|
Many of our readers enjoy camping and hiking along with canoeing. Sometimes we are lucky enough to be able to combine all three in one trip. The following essay, by the very experienced camper and president of Outdoor Adventures Klub (OAK), gives us practical advice on a rather delicate subject.
A Beautiful Path
By Ruby Allman
Every March, our Outdoor Adventures Klub (OAK) prepares for April's fabulous backpack into Hickory Hammock in Highlands County, Florida. For those who don't already know, Hickory Hammock is home to a healthy-sized armadillo population and wild boars. A couple of years ago when my husband Jordan and I hiked to the campsite, we startled 25 or so armadillos and one really large boar. We agreed it approached the size of a small pony—okay, a miniature pony, but its tusks were at least a foot long and I could tell he'd recently had them sharpened. The armadillos quickly scurried into hiding, but the boar stood his ground. We were so enthralled—and scared—by actually being face to face with a boar that neither of us spoke or moved until it finally turned and disappeared into the woods. I still have flashbacks when I see bacon. My dietitian advises I avoid painful reminders, but my therapist encourages me to embrace my fears and have that BLT.
After facing down the giant boar, we picked our way along the trail, mindful of the "gifts" he and the armadillos had left on the trail. There are entire websites and at least one (sort of) memorable book (How to S***t in the Woods) devoted to trail "gifts." I won't provide the web addresses—the curious among us will look them up anyway, and the rest of us just don't care. This personal aspect of trail etiquette is on everyone's mind during each trip, and I'm here to give you a few tips.
Always carry a trowel, enough paper to see you through the trip, hand cleaner of some sort. Be prepared to leave the trail—a minimum of a couple hundred feet is suggested—keep away from the campsite, the trail, and water supplies. Dig a "cat hole" about eight inches deep—and don't forget to replace the dirt.

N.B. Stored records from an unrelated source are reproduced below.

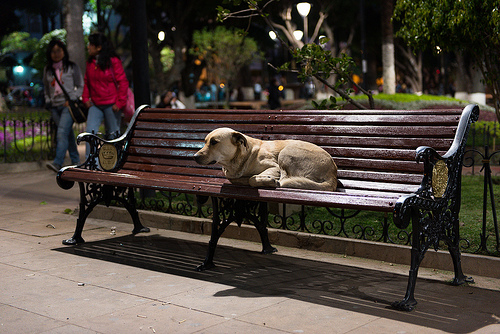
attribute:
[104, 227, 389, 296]
shadow — bench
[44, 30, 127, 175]
girls — together, walking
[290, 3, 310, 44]
street light — on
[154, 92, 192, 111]
people — sitting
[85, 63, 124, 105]
jacket — red, pink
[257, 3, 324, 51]
lights — safety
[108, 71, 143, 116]
bag — pink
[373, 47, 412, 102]
trunks — painted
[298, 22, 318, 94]
pole — illuminating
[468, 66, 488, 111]
trunk — painted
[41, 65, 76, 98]
jacket — gray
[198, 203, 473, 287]
legs — iron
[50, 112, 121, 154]
jeans — blue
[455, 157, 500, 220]
area — grassy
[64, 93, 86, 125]
bag — brown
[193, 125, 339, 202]
dog — staring, sitting, alone, resting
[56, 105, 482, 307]
bench — wooden, metal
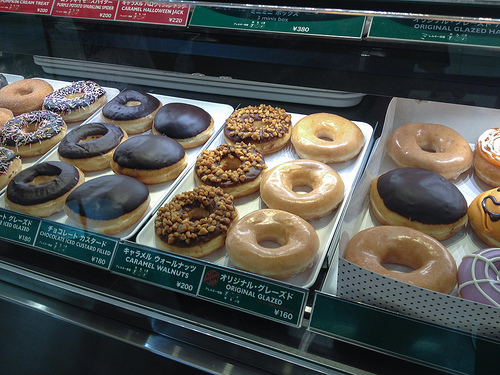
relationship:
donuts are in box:
[346, 115, 499, 305] [336, 83, 499, 346]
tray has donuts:
[140, 99, 375, 293] [159, 99, 369, 283]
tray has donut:
[6, 84, 238, 256] [0, 77, 53, 116]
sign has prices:
[7, 219, 312, 333] [7, 227, 301, 329]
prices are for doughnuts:
[7, 227, 301, 329] [0, 63, 498, 312]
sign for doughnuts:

Some sites suggest carrying matches and burning your (used) paper to prevent "white flowers" from sprouting later. Sounds so obvious, doesn't it? Just be careful what you burn!

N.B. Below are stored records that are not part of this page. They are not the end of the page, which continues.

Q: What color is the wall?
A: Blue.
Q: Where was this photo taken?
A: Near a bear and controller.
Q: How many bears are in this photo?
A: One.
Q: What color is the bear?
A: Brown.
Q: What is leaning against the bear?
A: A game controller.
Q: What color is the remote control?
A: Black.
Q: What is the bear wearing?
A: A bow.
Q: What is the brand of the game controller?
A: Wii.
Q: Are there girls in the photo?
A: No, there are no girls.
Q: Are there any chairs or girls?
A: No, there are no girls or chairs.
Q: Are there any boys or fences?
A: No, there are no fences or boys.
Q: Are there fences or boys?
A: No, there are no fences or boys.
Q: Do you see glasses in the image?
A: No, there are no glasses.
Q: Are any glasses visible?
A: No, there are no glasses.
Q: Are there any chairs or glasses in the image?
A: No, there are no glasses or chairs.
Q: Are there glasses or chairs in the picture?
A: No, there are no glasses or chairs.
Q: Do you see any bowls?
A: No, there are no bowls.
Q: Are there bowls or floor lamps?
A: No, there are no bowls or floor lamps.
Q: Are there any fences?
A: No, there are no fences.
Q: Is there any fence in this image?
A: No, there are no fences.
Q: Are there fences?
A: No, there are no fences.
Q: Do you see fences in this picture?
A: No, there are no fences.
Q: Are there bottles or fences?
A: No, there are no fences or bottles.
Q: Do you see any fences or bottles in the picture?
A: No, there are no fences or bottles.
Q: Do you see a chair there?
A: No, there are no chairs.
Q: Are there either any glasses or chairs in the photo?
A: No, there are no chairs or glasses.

There are other approaches:
Take our own Jonathan Dickinson State Park. I fondly remember the Jonathan Dickinson Hike as a "beautiful path" in the more traditional sense: at the end of the hike sits a magnificent "one-seater." You know: a little gray building with an elegant crescent moon carved into the door to admit just the perfect amount of light for what you need to do. The environmentally sensitive will immediately recognize this as an environment friendly facility. No ugly electric wires to mar the landscape, no pipes or porcelain to maintain. And a clean campsite in the bargain.

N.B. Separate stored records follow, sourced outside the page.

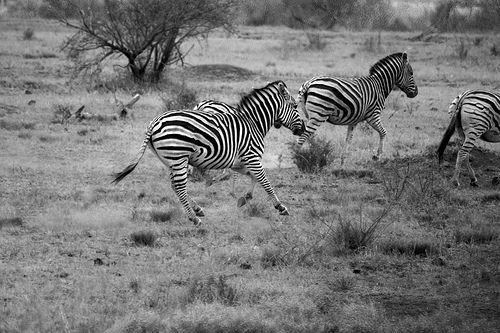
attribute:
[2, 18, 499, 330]
grass — patches 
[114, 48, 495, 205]
zebras — running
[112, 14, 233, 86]
tree — small 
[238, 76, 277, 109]
hair — zebras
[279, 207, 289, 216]
hoof — black 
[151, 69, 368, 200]
zebras — running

Growing up in rural Blount County, Tennessee my sister Dora and I were the envy of the neighborhood. Believe it or not—and I realize that luxury like this is almost unbelievable—we had a two-seater. Some folks call sports cars two-seaters, but the Blount County version originated the term. Please don't call my sister to express your admiration. She hates when I brag. It embarrasses her so, poor shy thing. Above all, if you get to meet her someday, avoid asking her who was her favorite two-seater companion. She'll just get flustered trying not to hurt anyone's feelings if she doesn't choose them. She is so sensitive and tender hearted!
Other sites suggest digging long trench-style latrines, hauling a temporary one-seater to the site, or even "pack it out." I think Jonathan Dickinson's little house approach is top-notch—unless you'd rather have company. In that case, Blount County is the place to go. Happy trails!